Since March 2020, nearly every UNICEF staff member has had at some stage to work from home. UNICEF quickly adapted to this, in terms of systems and processes and how we supported staff and teams. At all levels and locations, UNICEF staff continued to do amazing work and has shown time and again that we do make a difference for children, under the most difficult and unusual circumstances and on a global scale.

What has largely not been acknowledged are the huge changes, in whatever form they take, that our families had to accommodate. Of course, UNICEF recognizes the important role the families play in enabling UNICEF staff members to succeed. Various allowances, grants and initiatives within Country Offices and even across some of our regions are evidence of this.

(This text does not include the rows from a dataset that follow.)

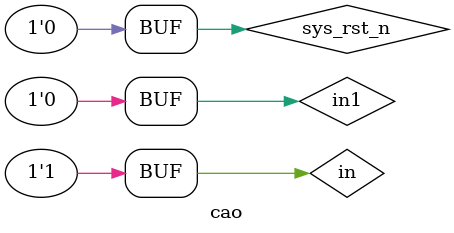
<source format=v>
`timescale 1ns / 1ps


module cao;

	// Inputs
	reg in;
	reg in1;
	reg sys_rst_n;

	// Outputs
	wire k1;
	wire k2;
	wire a;
	wire zhuan1;
	wire zhuan2;
	wire zhuan3;
	wire p1;
	wire p2;
	wire h;
	wire c;
	wire d;
	wire p3;
	wire p4;
	wire p5;
	wire p6;
	wire p7;
	wire p8;

	// Instantiate the Unit Under Test (UUT)
	try uut (
		.in(in), 
		.in1(in1), 
		.sys_rst_n(sys_rst_n), 
		.k1(k1), 
		.k2(k2), 
		.a(a),
		.zhuan1(zhuan1),
		.zhuan2(zhuan2),
		.zhuan3(zhuan3),
		.p1(p1), 
		.p2(p2), 
		.h(h),
		.c(c),
		.d(d),
		.p3(p3), 
		.p4(p4), 
		.p5(p5), 
		.p6(p6), 
		.p7(p7), 
		.p8(p8)
	);

	initial begin
		// Initialize Inputs
		in = 0;
		in1 = 0;
		sys_rst_n = 0;

		// Wait 100 ns for global reset to finish
		#100;
        
		// Add stimulus here
		#40;
		in=1;
		in1=0;
		#40;
		in=1;
		in1=1;
		#40;
		in=1;
		in1=0;
		#40;
		in=0;
		in1=1;
		#40;
		in=1;
		in1=0;
		#40;
		in=0;
		in1=1;
		#40;
		in=1;
		in1=0;
		#40;
		in=0;
		in1=1;
		#40;
		in=1;
		in1=0;
		#40;
		in=0;
		in1=1;
		#40;
		in=1;
		in1=0;
		#40;
		in=1;
		in1=1;
		#40;
		in=1;
		in1=0;
		#40;
		in=0;
		in1=1;
		#40;
		in=1;
		in1=0;
		#40;
		in=0;
		in1=1;
		#40;
		in=1;
		in1=0;
		#40;
		in=1;
		in1=1;
		#40;
		in=1;
		in1=0;
		#40;
		in=0;
		in1=1;
		#40;
		in=1;
		in1=0;
		#40;
		in=0;
		in1=1;
		#40;
		in=1;
		in1=0;

	end
      
endmodule


</source>
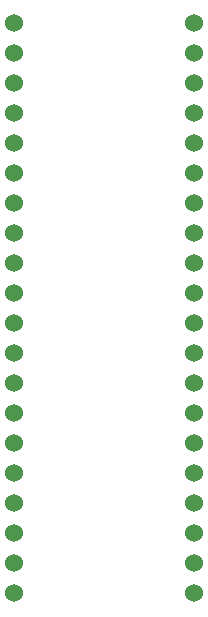
<source format=gtp>
G04 #@! TF.GenerationSoftware,KiCad,Pcbnew,8.0.7*
G04 #@! TF.CreationDate,2025-03-15T22:58:08-07:00*
G04 #@! TF.ProjectId,keyboard,6b657962-6f61-4726-942e-6b696361645f,rev?*
G04 #@! TF.SameCoordinates,Original*
G04 #@! TF.FileFunction,Paste,Top*
G04 #@! TF.FilePolarity,Positive*
%FSLAX46Y46*%
G04 Gerber Fmt 4.6, Leading zero omitted, Abs format (unit mm)*
G04 Created by KiCad (PCBNEW 8.0.7) date 2025-03-15 22:58:08*
%MOMM*%
%LPD*%
G01*
G04 APERTURE LIST*
%ADD10C,1.524000*%
G04 APERTURE END LIST*
D10*
X471170000Y-240665000D03*
X471170000Y-243205000D03*
X471170000Y-245745000D03*
X471170000Y-248285000D03*
X471170000Y-250825000D03*
X471170000Y-253365000D03*
X471170000Y-255905000D03*
X471170000Y-258445000D03*
X471170000Y-260985000D03*
X471170000Y-263525000D03*
X471170000Y-266065000D03*
X471170000Y-268605000D03*
X471170000Y-271145000D03*
X471170000Y-273685000D03*
X471170000Y-276225000D03*
X471170000Y-278765000D03*
X471170000Y-281305000D03*
X471170000Y-283845000D03*
X471170000Y-286385000D03*
X471170000Y-288925000D03*
X455930000Y-240665000D03*
X455930000Y-243205000D03*
X455930000Y-245745000D03*
X455930000Y-248285000D03*
X455930000Y-250825000D03*
X455930000Y-253365000D03*
X455930000Y-255905000D03*
X455930000Y-258445000D03*
X455930000Y-260985000D03*
X455930000Y-263525000D03*
X455930000Y-266065000D03*
X455930000Y-268605000D03*
X455930000Y-271145000D03*
X455930000Y-273685000D03*
X455930000Y-276225000D03*
X455930000Y-278765000D03*
X455930000Y-281305000D03*
X455930000Y-283845000D03*
X455930000Y-286385000D03*
X455930000Y-288925000D03*
M02*

</source>
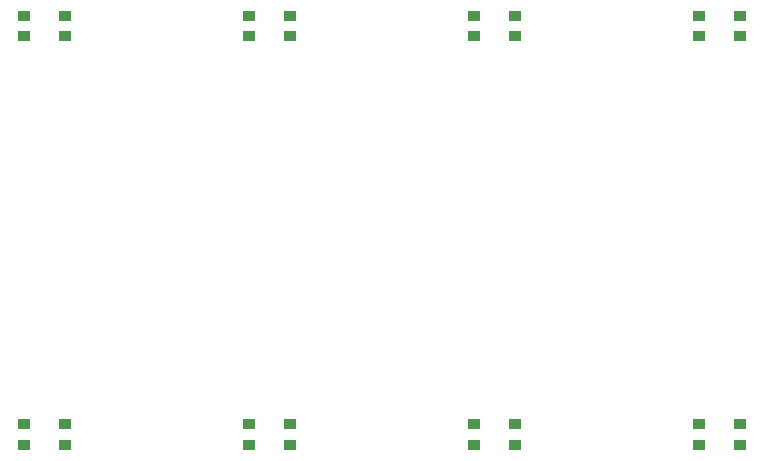
<source format=gbr>
G04 EAGLE Gerber RS-274X export*
G75*
%MOMM*%
%FSLAX34Y34*%
%LPD*%
%INSolderpaste Top*%
%IPPOS*%
%AMOC8*
5,1,8,0,0,1.08239X$1,22.5*%
G01*
%ADD10R,1.000000X0.850000*%


D10*
X128550Y429438D03*
X163550Y429438D03*
X128550Y411938D03*
X163550Y411938D03*
X319050Y429438D03*
X354050Y429438D03*
X319050Y411938D03*
X354050Y411938D03*
X509550Y429438D03*
X544550Y429438D03*
X509550Y411938D03*
X544550Y411938D03*
X700050Y429438D03*
X735050Y429438D03*
X700050Y411938D03*
X735050Y411938D03*
X128550Y83363D03*
X163550Y83363D03*
X128550Y65863D03*
X163550Y65863D03*
X319050Y83363D03*
X354050Y83363D03*
X319050Y65863D03*
X354050Y65863D03*
X509550Y83363D03*
X544550Y83363D03*
X509550Y65863D03*
X544550Y65863D03*
X700050Y83363D03*
X735050Y83363D03*
X700050Y65863D03*
X735050Y65863D03*
M02*

</source>
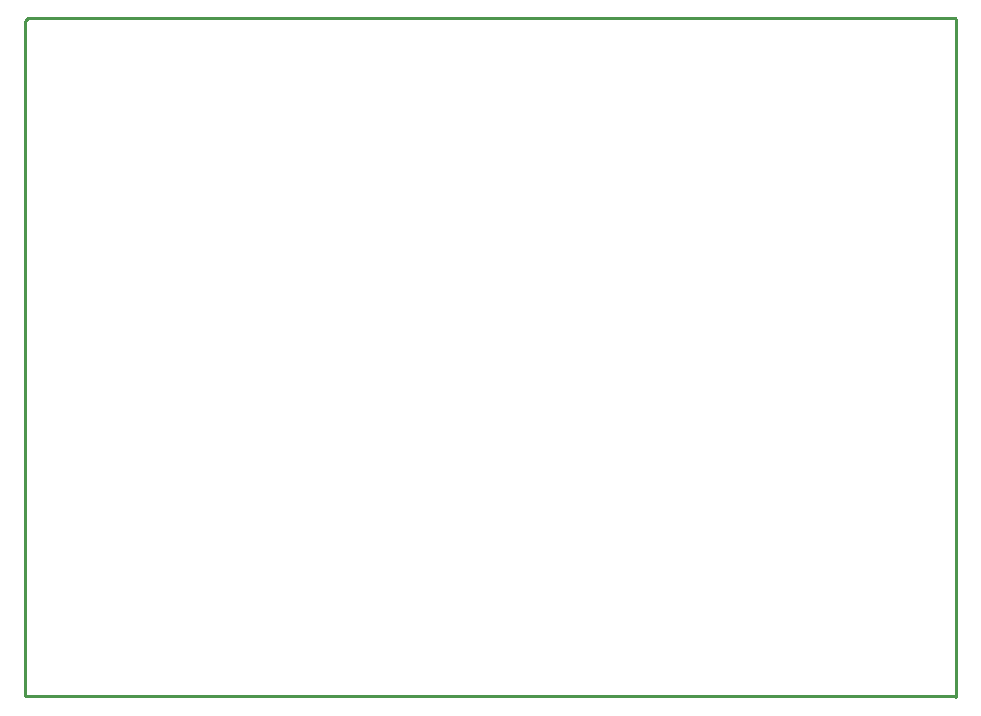
<source format=gbr>
G04*
G04 #@! TF.GenerationSoftware,Altium Limited,Altium Designer,24.10.1 (45)*
G04*
G04 Layer_Color=16711935*
%FSLAX25Y25*%
%MOIN*%
G70*
G04*
G04 #@! TF.SameCoordinates,82B40839-DE60-4B9F-80D9-4B01C0AB2508*
G04*
G04*
G04 #@! TF.FilePolarity,Positive*
G04*
G01*
G75*
%ADD16C,0.01000*%
D16*
X0Y0D02*
X310000D01*
X310500Y-500D01*
Y225500D01*
X310000Y226000D02*
X310500Y225500D01*
X1000Y226000D02*
X310000D01*
X0Y225000D02*
X1000Y226000D01*
X0Y0D02*
Y225000D01*
M02*

</source>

But organization-wide we perhaps don’t yet understand what working from home means for the home-makers.

The way UNICEF works has changed more rapidly during the pandemic than at any other time in UNICEF’s history. It has helped to make UNICEF a better, more responsive, more focused, more efficient organization. Working from home or working or at a distance has demonstrated the potential for an even larger reimagining of how UNICEF manages and deploys its staff - its most important asset. I am sure UNICEF will grasp these enormous and transformative opportunities. And let us hope that the organization UNICEF will see the point of supporting the wider UNICEF family, who do so much and ultimately enables “working from home” by “working for home”.